The case of Allen v. Dover Co-Recreational Softball League was a lawsuit that was filed in the United States District Court for the District of Delaware in 1998. The plaintiff, Kevin Allen, claimed that he was unfairly denied the opportunity to play on a co-ed softball team because of his gender.

The Dover Co-Recreational Softball League had a policy of requiring male players to bat only against other male players and female players to bat only against other female players.
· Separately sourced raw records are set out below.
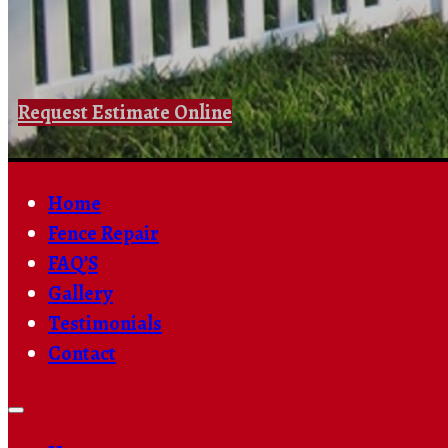
Request Estimate Online
Home
Fence Repair
FAQ’S
Gallery
Testimonials
Contact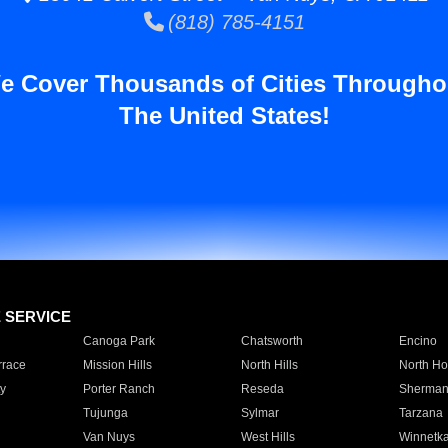
(818) 785-4151
e Cover Thousands of Cities Througho
The United States!
E SERVICE
Canoga Park
Chatsworth
Encino
rrace
Mission Hills
North Hills
North Ho
y
Porter Ranch
Reseda
Sherman
Tujunga
Sylmar
Tarzana
Van Nuys
West Hills
Winnetk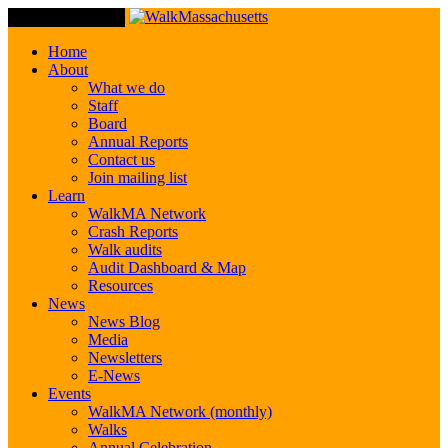
Toggle Navigation
Home
About
What we do
Staff
Board
Annual Reports
Contact us
Join mailing list
Learn
WalkMA Network
Crash Reports
Walk audits
Audit Dashboard & Map
Resources
News
News Blog
Media
Newsletters
E-News
Events
WalkMA Network (monthly)
Walks
Annual Celebration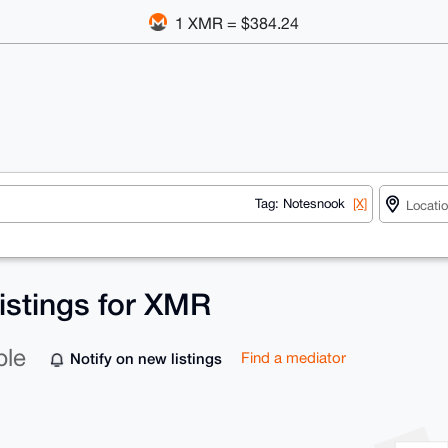
1 XMR = $384.24
Tag: Notesnook
[X]
istings for XMR
ble
Notify on new listings
Find a mediator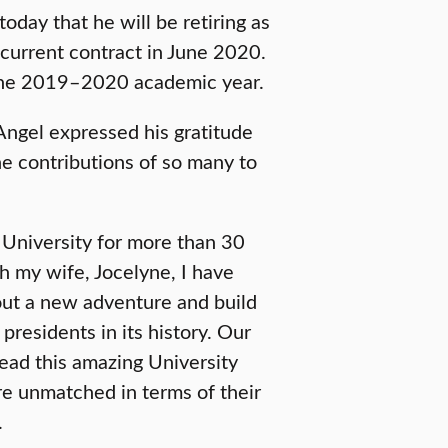
day that he will be retiring as
 current contract in June 2020.
 the 2019–2020 academic year.
ngel expressed his gratitude
he contributions of so many to
s University for more than 30
th my wife, Jocelyne, I have
 out a new adventure and build
 presidents in its history. Our
lead this amazing University
re unmatched in terms of their
.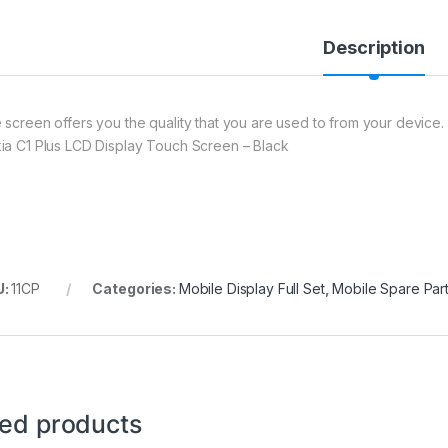
Description
 screen offers you the quality that you are used to from your device. 
ia C1 Plus LCD Display Touch Screen – Black
U:
11CP
Categories:
Mobile Display Full Set
,
Mobile Spare Par
ted products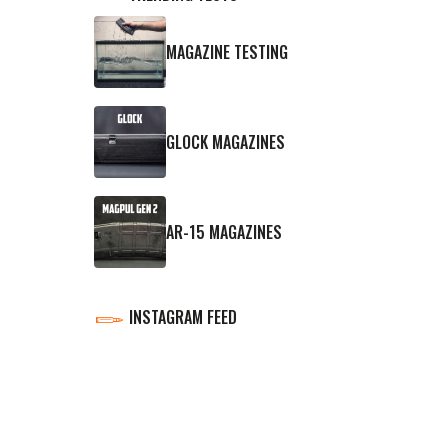
MAGAZINE TESTING
GLOCK MAGAZINES
AR-15 MAGAZINES
INSTAGRAM FEED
Allen argued that this policy violated Title IX of the Education Amendments of 1972, which prohibits sex discrimination in educational programs or activities that receive federal funding.

The District Court ruled in favor of the league, finding that the policy was necessary to ensure the safety of female players and did not constitute discrimination under Title IX. Allen appealed the decision, and the case was heard by the Third Circuit Court of Appeals.

In 2000, the Third Circuit overturned the District Court’s decision and ruled in favor of Allen, finding that the league’s policy did constitute discrimination under Title IX. The court held that the league had not demonstrated that the policy was necessary to ensure the safety of female players, and that it had failed to provide alternative opportunities for male players who were unfairly excluded from participating in the league.